Credit Art by Jordan Coyne / Brew House Association Gallery
Brew House Association Gallery
Jordan Coyne's photo "Untitled (Javier in Profile)" is part of the show.

Some of the artists in “Roots Run Deep” have national credits, including Marylan-based photographer Nakeya Brown, Georgia-based Sharon Norwood, and Ayanna Nayo, a painter and sculptor from Los Angeles.

Local stylists include Mia Marshall, who runs Luxurae Hair.

“What she does functions as art, and I kind of wanted to include stylists, because black stylists in particular, they are artists. They’re creating art every day,” said Coleman.

She noted there’s a political component to the show that looks at the fight to make Black hairstyles acceptable in the workplace. Crown Act legislation (“Creating a Respectful and Open World for Natural Hair”) has been passed in municipalities around the country, including late last year in Pittsburgh and Allegheny County, to outlaw discrimination on this basis.

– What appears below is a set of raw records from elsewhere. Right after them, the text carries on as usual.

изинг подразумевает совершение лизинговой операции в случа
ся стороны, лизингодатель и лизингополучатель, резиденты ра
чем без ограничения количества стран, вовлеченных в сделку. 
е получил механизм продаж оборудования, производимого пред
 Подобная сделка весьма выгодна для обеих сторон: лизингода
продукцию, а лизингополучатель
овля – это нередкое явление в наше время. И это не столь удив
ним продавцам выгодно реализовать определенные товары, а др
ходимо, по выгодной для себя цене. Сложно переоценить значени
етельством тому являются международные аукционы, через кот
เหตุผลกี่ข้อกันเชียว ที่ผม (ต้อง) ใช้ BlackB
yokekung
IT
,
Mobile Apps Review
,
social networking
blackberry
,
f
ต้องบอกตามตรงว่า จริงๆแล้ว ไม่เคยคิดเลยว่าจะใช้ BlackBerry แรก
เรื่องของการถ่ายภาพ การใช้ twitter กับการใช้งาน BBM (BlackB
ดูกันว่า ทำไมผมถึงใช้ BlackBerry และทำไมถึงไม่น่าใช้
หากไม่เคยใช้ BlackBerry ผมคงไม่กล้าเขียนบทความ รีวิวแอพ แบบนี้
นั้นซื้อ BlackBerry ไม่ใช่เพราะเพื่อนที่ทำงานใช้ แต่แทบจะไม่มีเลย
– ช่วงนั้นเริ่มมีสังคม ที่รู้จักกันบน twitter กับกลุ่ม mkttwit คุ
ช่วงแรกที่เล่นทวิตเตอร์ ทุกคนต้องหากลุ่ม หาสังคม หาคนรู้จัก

“Roots Run Deep” also showcases Afrofuturistic hairstyles, including one display with braids, enhanced with digital technology, that respond to sound and touch.

“If you sing, one of the braids lights up, and if you touch it, I believe it lights up also,” she said. [Editor's  note: Due to COVID-19 guidelines, visitors will not be permitted to touch the braids in this exhibit.]

“Roots Run Deep” opens Fri., Jan. 22, and continues through March 6. The gallery is open Thursdays, Fridays and Saturdays. Admission is free, but on opening weekend, visitors are asked to book timed entry to facilitate social distancing.

After opening weekend, visitors can come to our gallery for un-ticketed walk in hours, or by making a private appointment by emailing info@brewhousearts.org at least 48 hours in advance.

[Editor's note: The original of this article was edited to reflect Nakeya Brown's correct home base.]